Jonathan Wyse cuts a familiar presence around College; his profile stalks these pages too, with his regular applications of stolid if steadfast neo-liberal fiscal ideology to a variety of issues. While the targets of Wyse’s differ greatly from each other, the frame he forces each one into, remains the same. This is a humble response to that article from the Students’ Union (SU) Bookshop.
His modest proposal was of course the privatisation of the current Students’ Union Bookshop (Wyse’s sinister Americanism, ‘bookstore’, pays salute to his imported American solution). As often with very theoretical people, Wyse’s grand idea is risibly impractical, as well as repugnant to the student-centred practices and ideals of the SU.
The College Board, which kindly gives space to the SU, does so to promote a sense of community within Trinity’s walls. Ann Summers is as likely to open in House 6 as a private enterprise bookshop. We should be proud that College does not allow the community spirit to disintegrate as Wyse wishes and we fully support calls to set up a student-run luxury lingerie boutique.
As it is, the co-operative structure of the bookshop embodies the ‘By Students, For Students’ approach imperative indeed in times of recession and cutback: a privatised bookshop would neglect smaller subjects, squeezing out Ancient Greek or Theoretical Physics or Linguistics, and only supplying the needs of big, immediately profitable courses like Bess. The Bookshop Co-op tries to supply all needs to the best of its ability. Greek and Bess and all the others are looked after, and rightly so because the SU belongs equally to all students. Given the physical restrictions of the premises, a privatised bookshop would be like Read’s of Nassau Street, selling only Bess best-sellers. Discount course texts for all!
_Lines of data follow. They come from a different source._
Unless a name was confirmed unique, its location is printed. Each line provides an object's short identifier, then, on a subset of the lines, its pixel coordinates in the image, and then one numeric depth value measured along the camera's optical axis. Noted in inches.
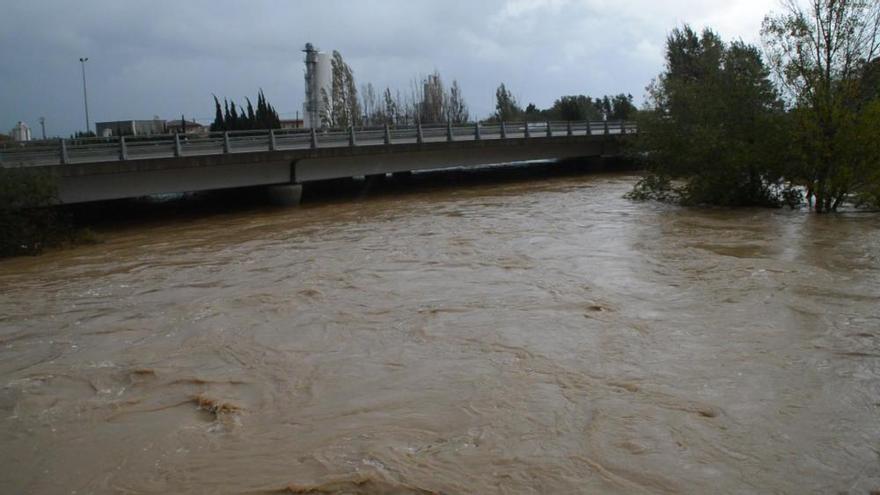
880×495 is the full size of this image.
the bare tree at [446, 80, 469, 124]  3545.8
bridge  1012.5
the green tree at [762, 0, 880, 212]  892.6
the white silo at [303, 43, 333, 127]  2466.8
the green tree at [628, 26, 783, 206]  988.6
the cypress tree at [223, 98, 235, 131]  2142.2
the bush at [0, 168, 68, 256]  831.1
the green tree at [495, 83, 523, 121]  3654.0
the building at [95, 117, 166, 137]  1991.9
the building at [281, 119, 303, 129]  2993.4
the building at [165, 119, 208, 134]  2316.4
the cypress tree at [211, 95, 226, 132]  2151.3
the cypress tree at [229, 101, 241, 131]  2158.0
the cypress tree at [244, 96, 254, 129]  2174.0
Wyse does a fine line in wild and unsubstantiated allegations, showing, perhaps, that he learned more than brutal economics from his time as an intern at neoconservative think tank in America. The Bookshop Co-op is not “a cabal of racketeering students that [sic] exploit [sic] their [sic] privileged position by celebrating significant events in the Trocadéro”, nor is Barack Hussein Obama an Al-Qaeda terrorist. We will focus on the first allegation, the Charvet-et-champagne lifestyle Co-op members apparently live at the SU’s expense.
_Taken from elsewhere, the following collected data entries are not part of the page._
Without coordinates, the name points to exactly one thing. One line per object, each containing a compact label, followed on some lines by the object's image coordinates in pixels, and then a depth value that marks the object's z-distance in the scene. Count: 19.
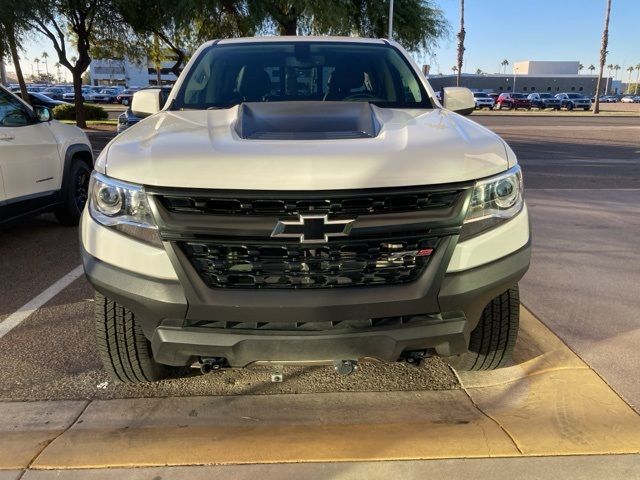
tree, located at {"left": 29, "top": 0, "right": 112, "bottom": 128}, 17.64
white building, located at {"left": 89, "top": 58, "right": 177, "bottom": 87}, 105.38
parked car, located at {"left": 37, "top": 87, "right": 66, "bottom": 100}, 52.47
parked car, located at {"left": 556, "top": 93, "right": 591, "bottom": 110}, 50.88
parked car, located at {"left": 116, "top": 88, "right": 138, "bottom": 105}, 45.70
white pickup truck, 2.19
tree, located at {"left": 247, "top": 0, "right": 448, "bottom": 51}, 16.42
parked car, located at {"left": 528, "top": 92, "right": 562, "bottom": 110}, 51.47
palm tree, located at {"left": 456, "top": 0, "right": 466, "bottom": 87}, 49.56
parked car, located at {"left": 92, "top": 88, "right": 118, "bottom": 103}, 53.97
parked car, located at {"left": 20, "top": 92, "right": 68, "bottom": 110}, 28.48
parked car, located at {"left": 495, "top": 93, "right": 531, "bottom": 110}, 50.09
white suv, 5.21
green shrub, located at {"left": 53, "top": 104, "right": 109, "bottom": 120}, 25.36
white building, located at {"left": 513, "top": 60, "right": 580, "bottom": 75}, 122.08
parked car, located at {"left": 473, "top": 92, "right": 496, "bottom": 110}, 48.62
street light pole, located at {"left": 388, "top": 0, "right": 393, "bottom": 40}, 16.62
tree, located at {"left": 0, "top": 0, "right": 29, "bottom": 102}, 15.84
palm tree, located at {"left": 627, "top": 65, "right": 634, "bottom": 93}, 161.81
Bloodhound Wyse sniffed out this story at the Piranha Christmas party; unfortunately all the free alcohol must have g
one to his head and in his haste to accuse all around him of embezzlement, he absolutely misunderstood the situation. Like most workplaces, the Bookshop has a Christmas party, with a budget for food. This money went towards a meal in the Trocadéro, with the outstanding balance paid by the individual members.]]>
The “annual pilgrimage” to London is another of the by now thoroughly sodden Wyse’s targets. This book-buying mission is a simple affair: London bookshops and warehouses give us very generous discounts when we bulk buy their stock. So, it is economic to source many of our texts in London and still sell them to students at lower rates than comparable second-hand bookshops, like Chapters. We receive modest expenses for this trip which is, of course, enjoyable, but we do not reside in luxury and are not paid wages. The trip is not paid for by the SU, it is paid for by the Bookshop.
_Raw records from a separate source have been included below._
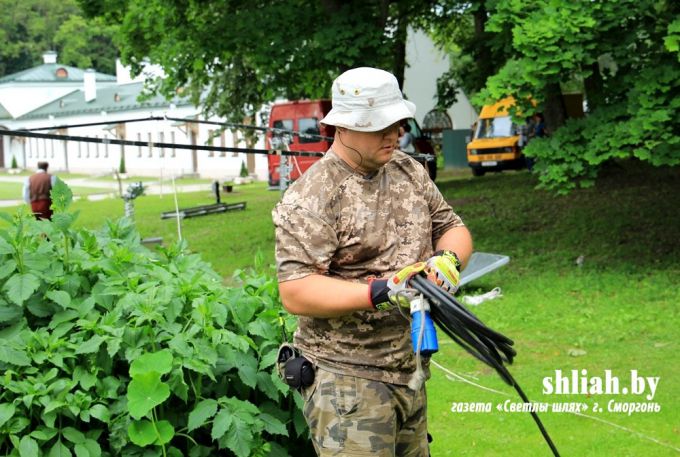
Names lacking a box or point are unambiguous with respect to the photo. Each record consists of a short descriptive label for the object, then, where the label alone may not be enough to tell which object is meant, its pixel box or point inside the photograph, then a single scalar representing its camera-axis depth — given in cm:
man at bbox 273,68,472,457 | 304
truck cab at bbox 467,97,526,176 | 3000
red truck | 2483
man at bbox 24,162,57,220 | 1584
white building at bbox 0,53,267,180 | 5322
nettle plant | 379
Like his neo-con mentors, Wyse is at his happiest when contemplating the poor, from a distance. Bookshops, he decides, are not for the poor, books are a luxury. They may go to the Library (which, not being run ‘By Students, For Students’ has reduced its service and access to books for students). Only a fantasist would claim the Bookshop is a substitute for Trinity’s copyright library. We are a supplemental service, a successful one, which turns a profit for the Students’ Union while meeting the academic and leisure-reading needs of thousands of students at agreeable prices – a maximum of 60% of the recommended retail price. Indeed, as we buy most of our course texts directly from the student body – at a much higher price than most second hand shops – Trinity students enjoy a double benefit in buying from and selling to the SU Bookshop.
Every business has difficult customers. Perhaps it is inevitable that, in a university, some of these difficult customers should become overheated with the fervour of the free market theory they have just discovered in a book’s introduction, or ‘Heartless liberalism for Dummies’ (the Bookshop, incidentally, does not neglect right wing economics). Flattered certainly by the interest Wyse shows in us, we wish him the speediest of recoveries from this latest infatuation. In the interests of the next news cycle, this is our last word on the matter.